> Source text
UK faces

UK faces ‘long haul’ fight against global terror

UK faces ‘long haul’ fight against global terror

The head of MI5 has warned of the continued ‘high’ risk of a terrorist attack on UK soil.

Eliza Manningham-Buller, delivering the James Smart Lecture at the headquarters of the City of London Police last night, said the UK was in for the ‘long haul’ in the fight against global terror.

She said the UK faced the threat of ‘Islamic terrorism’ for the next five years at least.

Osama bin Laden’s al-Qaeda terror network had ‘sleepers’ in the UK. She said terror attacks could take the form of poisoning the food supply or launching homemade chemical weapons.

She said her organisation had increased counter-terror reconnaissance operations and was liasing with nuclear, domestic power, water and transport industries to bolster security.

‘But the changed nature of the threat has meant that we need to extend that advice to new sectors such as the chemical and the food industry, which today may present an attractive target for terrorists,’ Ms Manningham-Buller said.

She foresaw little prospect of the terror threat subsiding in the short term.

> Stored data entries
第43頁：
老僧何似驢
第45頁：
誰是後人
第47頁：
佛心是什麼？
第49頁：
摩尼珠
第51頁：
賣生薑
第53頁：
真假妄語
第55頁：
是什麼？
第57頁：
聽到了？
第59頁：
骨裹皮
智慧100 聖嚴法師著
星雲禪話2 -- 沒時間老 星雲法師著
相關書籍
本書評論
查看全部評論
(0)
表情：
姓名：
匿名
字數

> Prompt 1
According to the article on the terror threat, for how long did the head of MI5 say the UK would face the threat of Islamic terrorism?
> Prompt 2
Copy the passage of the article on the terror threat between "Eliza Manningham-Buller, delivering" and "to bolster security.", inclusive.
Work only from the article on the terror threat.

> Problem solution 1
For the next five years at least.

> Problem solution 2
Eliza Manningham-Buller, delivering the James Smart Lecture at the headquarters of the City of London Police last night, said the UK was in for the ‘long haul’ in the fight against global terror.

She said the UK faced the threat of ‘Islamic terrorism’ for the next five years at least.

Osama bin Laden’s al-Qaeda terror network had ‘sleepers’ in the UK. She said terror attacks could take the form of poisoning the food supply or launching homemade chemical weapons.

She said her organisation had increased counter-terror reconnaissance operations and was liasing with nuclear, domestic power, water and transport industries to bolster security.